*TASK MATERIAL*:
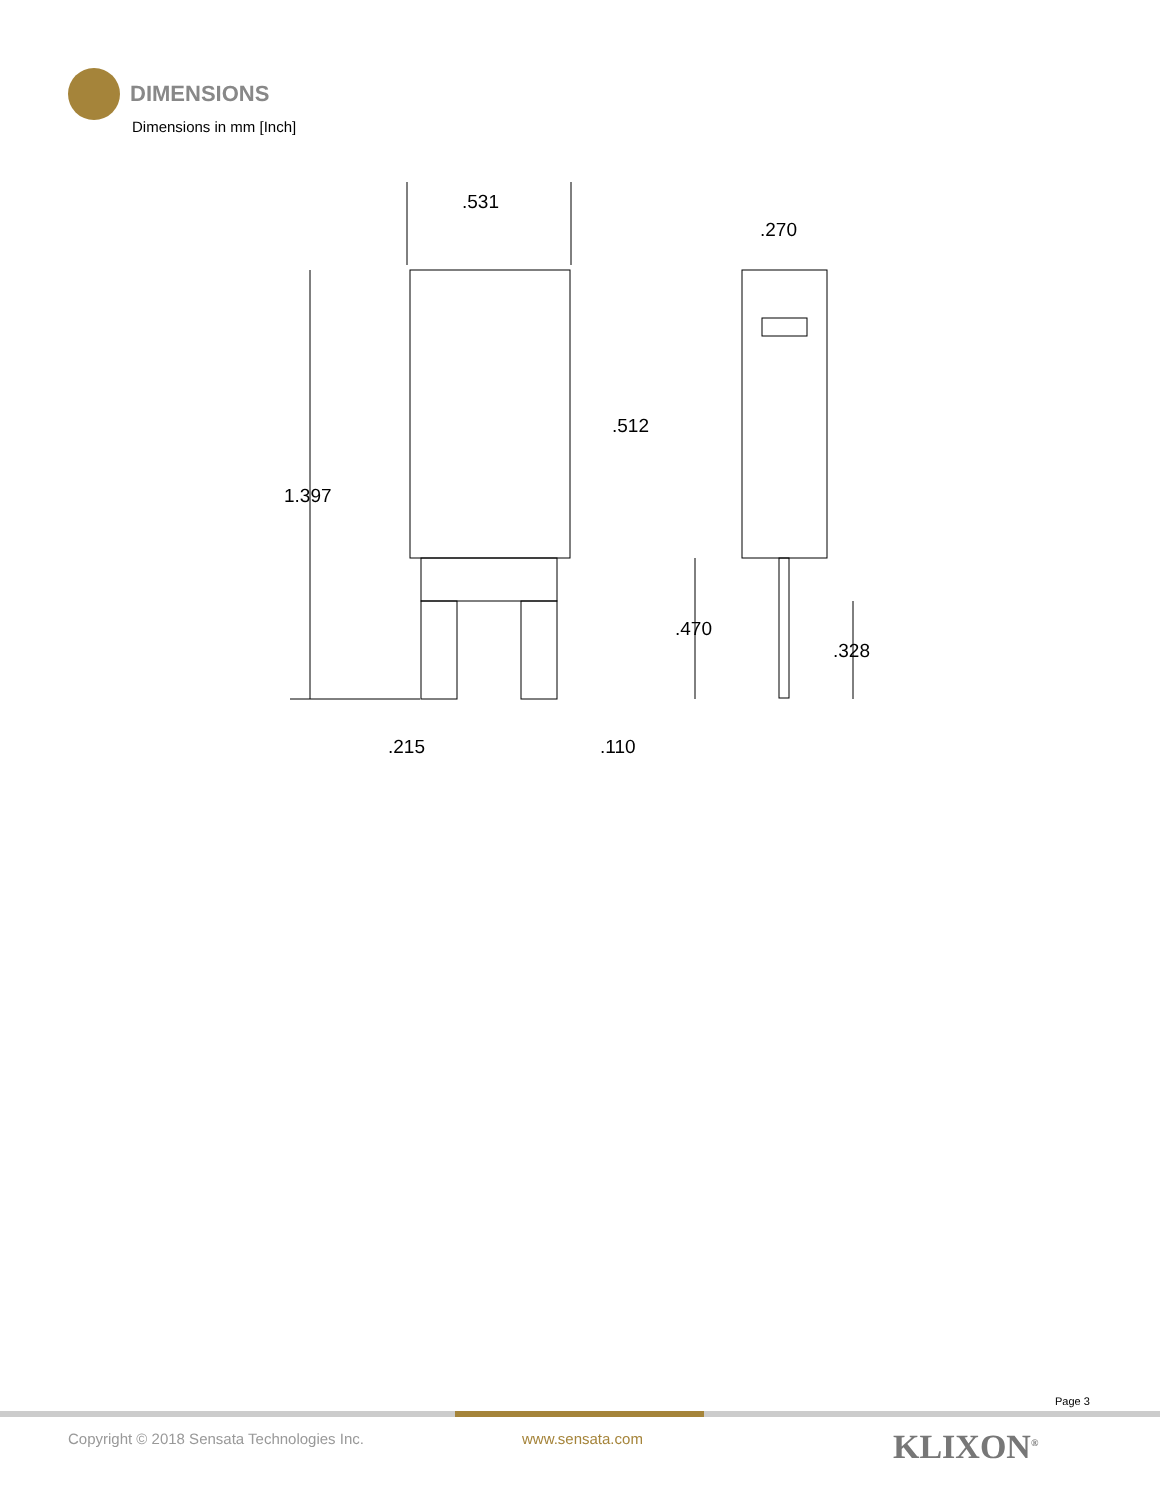DIMENSIONS
Dimensions in mm [Inch]
.531
.270
.512
1.397
.470
.328
.215
.110
Page 3
Copyright © 2018 Sensata Technologies Inc.
www.sensata.com KLIXON<sup>®</sup>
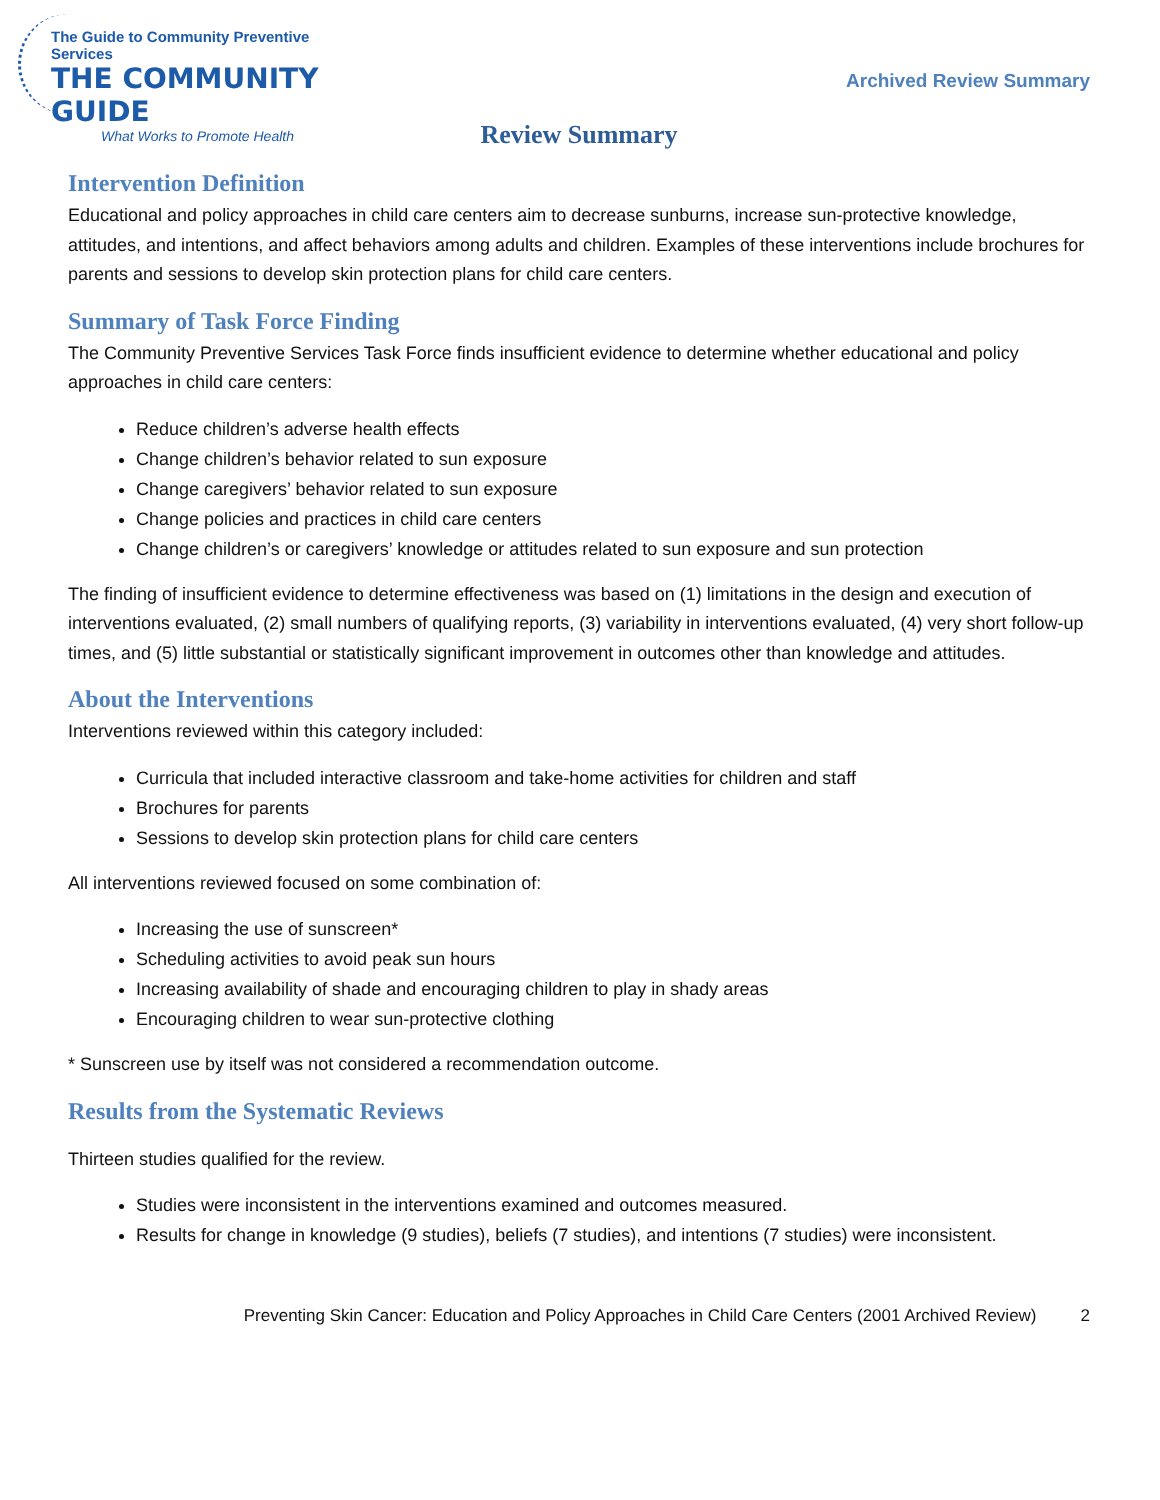The Guide to Community Preventive Services
THE COMMUNITY GUIDE
What Works to Promote Health
Archived Review Summary
Review Summary
Intervention Definition
Educational and policy approaches in child care centers aim to decrease sunburns, increase sun-protective knowledge, attitudes, and intentions, and affect behaviors among adults and children. Examples of these interventions include brochures for parents and sessions to develop skin protection plans for child care centers.
Summary of Task Force Finding
The Community Preventive Services Task Force finds insufficient evidence to determine whether educational and policy approaches in child care centers:
Reduce children’s adverse health effects
Change children’s behavior related to sun exposure
Change caregivers’ behavior related to sun exposure
Change policies and practices in child care centers
Change children’s or caregivers’ knowledge or attitudes related to sun exposure and sun protection
The finding of insufficient evidence to determine effectiveness was based on (1) limitations in the design and execution of interventions evaluated, (2) small numbers of qualifying reports, (3) variability in interventions evaluated, (4) very short follow-up times, and (5) little substantial or statistically significant improvement in outcomes other than knowledge and attitudes.
About the Interventions
Interventions reviewed within this category included:
Curricula that included interactive classroom and take-home activities for children and staff
Brochures for parents
Sessions to develop skin protection plans for child care centers
All interventions reviewed focused on some combination of:
Increasing the use of sunscreen*
Scheduling activities to avoid peak sun hours
Increasing availability of shade and encouraging children to play in shady areas
Encouraging children to wear sun-protective clothing
* Sunscreen use by itself was not considered a recommendation outcome.
Results from the Systematic Reviews
Thirteen studies qualified for the review.
Studies were inconsistent in the interventions examined and outcomes measured.
Results for change in knowledge (9 studies), beliefs (7 studies), and intentions (7 studies) were inconsistent.
Preventing Skin Cancer: Education and Policy Approaches in Child Care Centers (2001 Archived Review) 2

*INSTRUCTIONS TO FOLLOW*: Check each line above for the string "inconsistent" and return those that contain it.

*OUTPUT OF THE EXERCISE*:
Studies were inconsistent in the interventions examined and outcomes measured.
Results for change in knowledge (9 studies), beliefs (7 studies), and intentions (7 studies) were inconsistent.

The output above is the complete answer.